The nature of self-delusion is explored with disturbing results in "Tryst," a dark, disquieting Edwardian psychological drama by Karoline Leach now performing at off-Broadway's Irish Repertory Theatre.
Leach has written a clever send-up of the standard gullible-female-meets-dastardly-villain scenario. Mark Shanahan portrays con man George Love with zeal, scoring laughs with his disheveled expressiveness even when the proceedings aren't so comical.
George preys on vulnerable women with any easily accessible money, but still considers himself a kind, generous man. He marries each woman and gives her one night of lovemaking, which he considers to be the "quid pro quo" for when he disappears the morning after, leaving the women penniless and heartbroken.
Things change for George when he meets a fretful, shy but talented hatmaker named Adelaide, played to nervous perfection by Andrea Maulella. In small, fluttering gestures, Maulella delicately reveals the reasons Adelaide is brimming with self-hatred. But beneath the surface of a seemingly easy mark, Adelaide is steelier than she appears, and she upends George's modus operandi in unexpected, heartfelt ways.
The production is directed by Joe Brancato with a sure hand that builds the suspense in this battle-of-the-damaged-sexes thriller.
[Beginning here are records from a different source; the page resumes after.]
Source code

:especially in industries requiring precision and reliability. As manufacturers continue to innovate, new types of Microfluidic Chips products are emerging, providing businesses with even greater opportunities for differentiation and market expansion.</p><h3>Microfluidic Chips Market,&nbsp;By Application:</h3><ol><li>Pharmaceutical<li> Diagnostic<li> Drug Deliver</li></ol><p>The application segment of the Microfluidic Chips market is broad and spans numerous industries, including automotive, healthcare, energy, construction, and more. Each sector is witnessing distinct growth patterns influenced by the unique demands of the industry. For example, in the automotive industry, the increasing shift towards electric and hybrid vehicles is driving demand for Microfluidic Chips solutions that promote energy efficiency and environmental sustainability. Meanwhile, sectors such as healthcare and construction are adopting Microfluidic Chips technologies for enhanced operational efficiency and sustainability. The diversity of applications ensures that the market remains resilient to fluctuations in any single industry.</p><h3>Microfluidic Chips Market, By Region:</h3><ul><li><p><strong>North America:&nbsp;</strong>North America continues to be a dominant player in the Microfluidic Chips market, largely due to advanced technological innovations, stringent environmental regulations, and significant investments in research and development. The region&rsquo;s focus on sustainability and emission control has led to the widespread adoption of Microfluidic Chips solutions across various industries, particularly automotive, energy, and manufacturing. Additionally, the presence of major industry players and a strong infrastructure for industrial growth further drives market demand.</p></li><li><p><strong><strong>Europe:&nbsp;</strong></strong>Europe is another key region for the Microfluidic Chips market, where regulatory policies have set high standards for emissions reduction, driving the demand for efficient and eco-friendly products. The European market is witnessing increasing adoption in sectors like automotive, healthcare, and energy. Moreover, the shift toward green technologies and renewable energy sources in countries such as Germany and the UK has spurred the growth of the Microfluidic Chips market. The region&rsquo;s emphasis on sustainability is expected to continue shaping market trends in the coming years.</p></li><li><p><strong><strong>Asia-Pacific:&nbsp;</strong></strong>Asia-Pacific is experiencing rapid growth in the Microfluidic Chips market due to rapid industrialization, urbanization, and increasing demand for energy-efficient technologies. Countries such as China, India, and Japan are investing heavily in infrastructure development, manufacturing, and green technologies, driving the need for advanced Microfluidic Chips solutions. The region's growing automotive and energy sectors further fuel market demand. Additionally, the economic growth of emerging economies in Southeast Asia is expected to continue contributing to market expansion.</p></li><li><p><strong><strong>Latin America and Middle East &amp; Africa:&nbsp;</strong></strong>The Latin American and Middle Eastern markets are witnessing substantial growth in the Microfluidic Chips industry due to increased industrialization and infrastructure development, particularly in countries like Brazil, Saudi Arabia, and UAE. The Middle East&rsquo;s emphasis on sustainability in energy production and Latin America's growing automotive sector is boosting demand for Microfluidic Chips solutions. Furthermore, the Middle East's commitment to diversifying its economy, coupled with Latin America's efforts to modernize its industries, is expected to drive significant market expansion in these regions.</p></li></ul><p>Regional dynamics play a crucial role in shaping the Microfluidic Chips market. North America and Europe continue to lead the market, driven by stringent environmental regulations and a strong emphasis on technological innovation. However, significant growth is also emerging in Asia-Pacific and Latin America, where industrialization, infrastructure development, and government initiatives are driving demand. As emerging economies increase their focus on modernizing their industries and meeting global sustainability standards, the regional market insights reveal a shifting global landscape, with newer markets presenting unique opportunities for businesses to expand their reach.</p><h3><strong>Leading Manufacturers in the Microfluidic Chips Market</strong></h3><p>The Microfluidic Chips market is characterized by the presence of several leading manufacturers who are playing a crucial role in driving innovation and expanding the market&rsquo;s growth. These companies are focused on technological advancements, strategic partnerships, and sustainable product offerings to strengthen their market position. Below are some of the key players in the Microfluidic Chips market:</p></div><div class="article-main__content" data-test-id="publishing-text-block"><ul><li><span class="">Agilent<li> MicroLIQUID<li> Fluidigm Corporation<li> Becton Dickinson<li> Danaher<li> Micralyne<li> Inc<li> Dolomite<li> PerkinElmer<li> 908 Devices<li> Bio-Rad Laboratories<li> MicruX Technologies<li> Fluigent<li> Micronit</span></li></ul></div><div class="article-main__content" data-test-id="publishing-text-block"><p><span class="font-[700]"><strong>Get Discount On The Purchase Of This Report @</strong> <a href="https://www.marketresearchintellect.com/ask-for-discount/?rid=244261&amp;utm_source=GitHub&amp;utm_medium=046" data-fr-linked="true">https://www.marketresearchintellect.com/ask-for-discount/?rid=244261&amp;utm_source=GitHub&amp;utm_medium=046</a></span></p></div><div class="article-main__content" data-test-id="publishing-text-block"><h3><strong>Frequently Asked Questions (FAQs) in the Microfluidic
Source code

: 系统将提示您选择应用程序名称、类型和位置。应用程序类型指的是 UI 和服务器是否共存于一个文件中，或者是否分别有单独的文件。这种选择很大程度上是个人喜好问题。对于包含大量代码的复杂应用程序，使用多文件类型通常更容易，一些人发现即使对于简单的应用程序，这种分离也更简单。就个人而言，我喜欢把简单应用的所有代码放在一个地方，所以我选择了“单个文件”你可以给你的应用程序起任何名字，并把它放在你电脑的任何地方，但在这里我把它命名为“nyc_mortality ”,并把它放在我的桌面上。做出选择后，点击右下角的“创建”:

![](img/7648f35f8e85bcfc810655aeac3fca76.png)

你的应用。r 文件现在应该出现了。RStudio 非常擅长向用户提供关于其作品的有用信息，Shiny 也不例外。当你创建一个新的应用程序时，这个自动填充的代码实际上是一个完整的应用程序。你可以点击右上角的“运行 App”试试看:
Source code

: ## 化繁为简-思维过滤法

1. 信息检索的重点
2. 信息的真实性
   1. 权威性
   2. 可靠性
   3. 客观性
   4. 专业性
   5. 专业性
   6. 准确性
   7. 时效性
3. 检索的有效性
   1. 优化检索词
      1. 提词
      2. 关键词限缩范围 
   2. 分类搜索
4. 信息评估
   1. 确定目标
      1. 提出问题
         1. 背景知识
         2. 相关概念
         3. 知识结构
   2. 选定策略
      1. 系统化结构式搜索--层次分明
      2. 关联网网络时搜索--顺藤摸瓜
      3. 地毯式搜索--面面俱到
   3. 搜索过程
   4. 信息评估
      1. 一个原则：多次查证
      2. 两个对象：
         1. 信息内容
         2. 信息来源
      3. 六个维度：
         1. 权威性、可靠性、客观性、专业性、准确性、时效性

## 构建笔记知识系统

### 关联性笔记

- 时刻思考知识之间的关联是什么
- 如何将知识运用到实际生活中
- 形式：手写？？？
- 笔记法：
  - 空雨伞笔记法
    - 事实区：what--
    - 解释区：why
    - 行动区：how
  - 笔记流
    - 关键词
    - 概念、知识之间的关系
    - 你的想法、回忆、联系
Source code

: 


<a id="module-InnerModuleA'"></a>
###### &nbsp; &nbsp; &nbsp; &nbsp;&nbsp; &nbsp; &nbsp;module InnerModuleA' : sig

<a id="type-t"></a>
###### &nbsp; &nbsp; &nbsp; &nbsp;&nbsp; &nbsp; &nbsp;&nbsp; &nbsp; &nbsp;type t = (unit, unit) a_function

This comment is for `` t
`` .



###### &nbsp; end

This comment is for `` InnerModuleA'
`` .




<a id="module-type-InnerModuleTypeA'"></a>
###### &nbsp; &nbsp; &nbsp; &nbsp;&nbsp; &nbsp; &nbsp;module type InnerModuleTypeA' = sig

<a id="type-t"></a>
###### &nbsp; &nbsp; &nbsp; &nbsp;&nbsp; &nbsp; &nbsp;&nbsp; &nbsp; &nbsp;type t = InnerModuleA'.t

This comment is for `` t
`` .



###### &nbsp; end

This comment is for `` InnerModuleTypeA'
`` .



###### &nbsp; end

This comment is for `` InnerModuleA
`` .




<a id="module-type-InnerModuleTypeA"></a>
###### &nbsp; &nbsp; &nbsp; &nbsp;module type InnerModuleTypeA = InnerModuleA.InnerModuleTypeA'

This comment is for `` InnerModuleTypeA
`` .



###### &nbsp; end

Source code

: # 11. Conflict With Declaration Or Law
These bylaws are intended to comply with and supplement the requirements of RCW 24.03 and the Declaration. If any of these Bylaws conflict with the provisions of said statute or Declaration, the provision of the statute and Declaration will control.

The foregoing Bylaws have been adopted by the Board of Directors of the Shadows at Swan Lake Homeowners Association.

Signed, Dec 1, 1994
Michael Schweikardt's moody set transforms from a bleak, foggy London street to a down-at-heels seaside boarding-house room, in which the plot twists and turns pile up in the second act, aided by subtle lighting and sound design and Alejo Vietti's neatly detailed costumes.
Maulella and Shanahan subtly and expertly provide convincing hope that their characters can transcend the narrow roles proscribed by their class and unfortunate circumstances.
"Tryst" is performing through Aug. 21.